2. The great dressmaking firms are usually directed by outstanding dress designers, such as Schiaparelli,
Balenciaga, Molyneux and Chanel. They are in Paris, London, Rome, Florence and New York, but by far the most
important are French ones. This is because France has nearly always set the fashion in clothes. Twice a year, in
January and July, they present their “collections”, that is, their displays of model clothes, which suggest the ideas on
which fashion will be based in the following spring and autumn.
3. Some months before the show the fabric manufacturers bring their materials to the fashion house, and the
designer makes his selection. At the same time, he makes hundreds of sketches from which new fashion “lines” will
eventually develop. If the original idea proves a success, a “model” is made in materials of suitable texture and
colour. Accessories - hat, gloves, jewellery, etc. - are added. After months of hard work the “models” are finally
ready for presentation.
4. Since the beginning of the 20th century ready-made copies of very expensive and fashionable models have been
sold in shops. Clothing manufacturers developed a method by which simplified versions of a “model” could be
reproduced in large quantities and sold to a much wider market. They employ their own designers to adapt “models”
so that they can be copied and mass-produced in different sizes.
5. If you wish to be not only fashionable but also well dressed, you should bring individuality to your clothes. Now
that fashion has become universal and clothes are mass produced, it is very difficult to avoid monotony. However,
by skilful adaptation and careful selection, you can give a certain individuality to a general fashion “line”, so that a
dress manufactured by the thousands can appear to be just the dress for you.

################

* [Requirements]:
1 > In the passage on dressmaking and fashion, which two months of the year do the great dressmaking firms show their collections?
2 > Summarize the fashion passage in two sentences.
3 > Extend the fashion passage with a few more sentences that follow on from its final sentence.
The records that come next are separate material and are not part of the fashion passage.

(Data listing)
################

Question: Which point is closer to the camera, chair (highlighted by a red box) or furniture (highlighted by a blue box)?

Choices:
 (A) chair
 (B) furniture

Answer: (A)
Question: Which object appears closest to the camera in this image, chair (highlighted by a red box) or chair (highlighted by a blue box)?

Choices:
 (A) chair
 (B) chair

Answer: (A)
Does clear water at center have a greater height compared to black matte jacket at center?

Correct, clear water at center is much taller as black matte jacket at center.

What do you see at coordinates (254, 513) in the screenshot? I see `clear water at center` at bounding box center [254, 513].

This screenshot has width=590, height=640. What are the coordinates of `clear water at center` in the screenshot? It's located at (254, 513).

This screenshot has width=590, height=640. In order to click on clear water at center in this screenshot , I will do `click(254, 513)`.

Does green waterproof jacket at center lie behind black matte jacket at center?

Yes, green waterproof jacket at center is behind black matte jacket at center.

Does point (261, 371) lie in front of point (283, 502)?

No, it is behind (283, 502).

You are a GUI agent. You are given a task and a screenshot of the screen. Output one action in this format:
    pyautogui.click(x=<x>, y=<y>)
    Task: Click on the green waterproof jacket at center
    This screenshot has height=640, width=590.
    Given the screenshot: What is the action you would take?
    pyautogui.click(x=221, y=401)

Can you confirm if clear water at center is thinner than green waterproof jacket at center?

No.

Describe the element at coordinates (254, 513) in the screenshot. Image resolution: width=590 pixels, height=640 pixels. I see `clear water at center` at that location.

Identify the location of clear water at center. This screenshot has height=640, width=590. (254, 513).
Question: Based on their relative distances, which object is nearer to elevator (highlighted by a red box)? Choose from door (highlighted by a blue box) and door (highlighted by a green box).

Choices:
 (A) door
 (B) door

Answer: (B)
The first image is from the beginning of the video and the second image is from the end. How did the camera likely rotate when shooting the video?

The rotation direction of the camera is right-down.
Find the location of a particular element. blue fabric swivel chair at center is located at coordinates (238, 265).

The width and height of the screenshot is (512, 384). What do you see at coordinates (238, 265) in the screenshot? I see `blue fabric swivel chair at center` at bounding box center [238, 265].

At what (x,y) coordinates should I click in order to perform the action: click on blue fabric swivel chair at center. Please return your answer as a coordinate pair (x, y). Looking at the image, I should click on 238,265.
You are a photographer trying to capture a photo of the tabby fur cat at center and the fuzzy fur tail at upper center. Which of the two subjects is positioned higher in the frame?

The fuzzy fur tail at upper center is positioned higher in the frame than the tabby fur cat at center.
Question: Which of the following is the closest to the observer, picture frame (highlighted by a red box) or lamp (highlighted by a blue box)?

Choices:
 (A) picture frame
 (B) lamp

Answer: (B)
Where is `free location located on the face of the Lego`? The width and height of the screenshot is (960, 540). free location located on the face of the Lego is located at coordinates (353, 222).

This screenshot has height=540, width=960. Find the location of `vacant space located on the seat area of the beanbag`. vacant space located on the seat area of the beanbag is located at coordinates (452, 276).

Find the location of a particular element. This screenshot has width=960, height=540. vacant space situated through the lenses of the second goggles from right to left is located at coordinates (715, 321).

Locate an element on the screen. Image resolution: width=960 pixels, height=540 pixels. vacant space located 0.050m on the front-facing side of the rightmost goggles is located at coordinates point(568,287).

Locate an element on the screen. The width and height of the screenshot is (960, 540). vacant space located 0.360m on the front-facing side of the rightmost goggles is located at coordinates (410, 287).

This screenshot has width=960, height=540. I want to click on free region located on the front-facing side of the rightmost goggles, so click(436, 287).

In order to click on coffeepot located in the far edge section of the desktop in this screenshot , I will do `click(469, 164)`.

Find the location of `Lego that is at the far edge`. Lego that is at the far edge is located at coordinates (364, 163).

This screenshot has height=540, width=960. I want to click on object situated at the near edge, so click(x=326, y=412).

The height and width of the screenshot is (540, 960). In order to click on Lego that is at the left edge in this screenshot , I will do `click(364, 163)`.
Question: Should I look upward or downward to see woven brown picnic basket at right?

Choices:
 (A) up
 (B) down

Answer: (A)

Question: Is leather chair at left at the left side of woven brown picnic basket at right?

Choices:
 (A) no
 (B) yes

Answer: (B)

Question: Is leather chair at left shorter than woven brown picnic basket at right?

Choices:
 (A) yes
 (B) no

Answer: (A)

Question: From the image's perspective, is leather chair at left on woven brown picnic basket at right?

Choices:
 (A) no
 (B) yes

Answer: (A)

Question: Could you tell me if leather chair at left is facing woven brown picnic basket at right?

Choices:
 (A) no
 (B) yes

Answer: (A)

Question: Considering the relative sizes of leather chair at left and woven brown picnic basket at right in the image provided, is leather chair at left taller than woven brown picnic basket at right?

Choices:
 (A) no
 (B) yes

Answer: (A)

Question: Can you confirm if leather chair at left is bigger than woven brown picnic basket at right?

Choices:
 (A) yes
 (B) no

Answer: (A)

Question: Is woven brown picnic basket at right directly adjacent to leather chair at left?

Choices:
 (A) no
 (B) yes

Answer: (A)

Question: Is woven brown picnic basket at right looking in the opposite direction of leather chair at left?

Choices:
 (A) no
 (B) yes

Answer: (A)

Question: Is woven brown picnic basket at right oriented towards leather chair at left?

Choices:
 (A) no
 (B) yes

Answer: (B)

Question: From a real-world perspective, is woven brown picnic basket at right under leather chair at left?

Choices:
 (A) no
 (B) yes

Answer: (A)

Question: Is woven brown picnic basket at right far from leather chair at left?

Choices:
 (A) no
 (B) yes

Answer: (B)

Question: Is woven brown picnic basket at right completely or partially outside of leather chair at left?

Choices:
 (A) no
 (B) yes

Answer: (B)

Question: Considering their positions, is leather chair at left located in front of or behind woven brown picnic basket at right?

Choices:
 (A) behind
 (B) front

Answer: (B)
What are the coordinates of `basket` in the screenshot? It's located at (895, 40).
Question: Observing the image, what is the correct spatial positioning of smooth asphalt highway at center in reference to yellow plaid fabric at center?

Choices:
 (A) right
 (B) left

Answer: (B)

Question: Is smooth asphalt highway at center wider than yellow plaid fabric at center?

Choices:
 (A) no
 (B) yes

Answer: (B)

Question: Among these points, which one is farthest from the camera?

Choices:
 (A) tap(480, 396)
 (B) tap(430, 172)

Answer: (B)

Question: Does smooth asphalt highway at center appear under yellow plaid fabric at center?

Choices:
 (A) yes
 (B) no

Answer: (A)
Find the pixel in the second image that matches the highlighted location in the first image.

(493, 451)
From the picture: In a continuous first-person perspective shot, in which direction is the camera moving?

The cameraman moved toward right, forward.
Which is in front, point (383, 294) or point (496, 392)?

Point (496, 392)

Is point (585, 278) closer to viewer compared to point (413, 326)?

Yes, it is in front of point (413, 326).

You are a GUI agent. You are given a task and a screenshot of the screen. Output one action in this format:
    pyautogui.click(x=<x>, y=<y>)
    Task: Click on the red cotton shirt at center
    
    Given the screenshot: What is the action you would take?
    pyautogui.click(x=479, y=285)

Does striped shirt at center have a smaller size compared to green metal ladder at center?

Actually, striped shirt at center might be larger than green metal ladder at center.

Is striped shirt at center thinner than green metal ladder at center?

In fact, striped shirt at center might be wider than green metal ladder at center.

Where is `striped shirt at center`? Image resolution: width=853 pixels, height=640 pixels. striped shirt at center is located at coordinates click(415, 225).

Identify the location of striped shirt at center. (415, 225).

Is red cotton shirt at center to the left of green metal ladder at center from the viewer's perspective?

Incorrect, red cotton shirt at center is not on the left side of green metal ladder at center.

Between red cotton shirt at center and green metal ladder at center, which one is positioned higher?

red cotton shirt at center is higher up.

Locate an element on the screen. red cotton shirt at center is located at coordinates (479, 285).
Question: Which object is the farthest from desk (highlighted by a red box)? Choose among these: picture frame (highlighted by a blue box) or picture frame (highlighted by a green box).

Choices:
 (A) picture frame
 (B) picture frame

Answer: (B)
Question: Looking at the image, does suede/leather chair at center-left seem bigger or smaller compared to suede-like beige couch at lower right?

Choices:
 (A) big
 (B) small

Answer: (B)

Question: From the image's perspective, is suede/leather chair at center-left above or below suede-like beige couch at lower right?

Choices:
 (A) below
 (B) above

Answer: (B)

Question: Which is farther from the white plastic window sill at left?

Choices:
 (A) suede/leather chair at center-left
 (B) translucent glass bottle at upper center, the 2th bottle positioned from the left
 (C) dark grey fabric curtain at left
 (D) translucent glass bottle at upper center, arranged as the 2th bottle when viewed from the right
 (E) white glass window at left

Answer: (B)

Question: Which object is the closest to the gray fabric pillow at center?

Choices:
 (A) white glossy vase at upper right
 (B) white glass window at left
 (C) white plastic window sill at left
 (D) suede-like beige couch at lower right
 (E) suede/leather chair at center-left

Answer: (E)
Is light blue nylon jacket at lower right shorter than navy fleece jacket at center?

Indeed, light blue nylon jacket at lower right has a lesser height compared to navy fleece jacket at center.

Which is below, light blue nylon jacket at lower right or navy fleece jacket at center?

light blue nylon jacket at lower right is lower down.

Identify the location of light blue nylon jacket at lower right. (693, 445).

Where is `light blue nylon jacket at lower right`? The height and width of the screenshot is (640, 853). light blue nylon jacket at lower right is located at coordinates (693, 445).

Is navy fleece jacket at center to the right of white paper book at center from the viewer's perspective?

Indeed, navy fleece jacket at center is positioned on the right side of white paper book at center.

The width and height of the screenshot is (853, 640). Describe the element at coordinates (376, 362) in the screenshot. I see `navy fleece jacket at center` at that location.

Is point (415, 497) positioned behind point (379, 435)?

################

* [Results for each task]:
1 > January and July.

2 > The great dressmaking firms, the French ones most important among them, spend months preparing "models" that they show twice a year, and since the early 20th century clothing manufacturers have adapted those models into simplified versions that are mass-produced in different sizes. Because mass production makes monotony hard to avoid, being well dressed means giving a general fashion "line" some individuality through skillful adaptation and careful selection.

3 >
6. The future of fashion as art may be endangered by the possibility that new styles will be dictated by businessmen
rather than by dress designers. The latter are creative artists, who are searching for new and original ideas in fashion
which will reflect the mood of the contemporary world. The aim of the businessman is to please the mass market,
which tends to be conservative in its tastes, so they cannot afford to make a mistake, which often results in dull,
lifeless fashion.
7. Fashion does not just depend on one person’s idea of a new line or a different look, but on something much
wider. It expresses a feeling for what is going on in the world around. It is a mirror in which are reflected the events,
ideas and interests of an entire era. Dress designers, the artists of the fashion world, try to interpret these influences
and express them in the fashions they produce.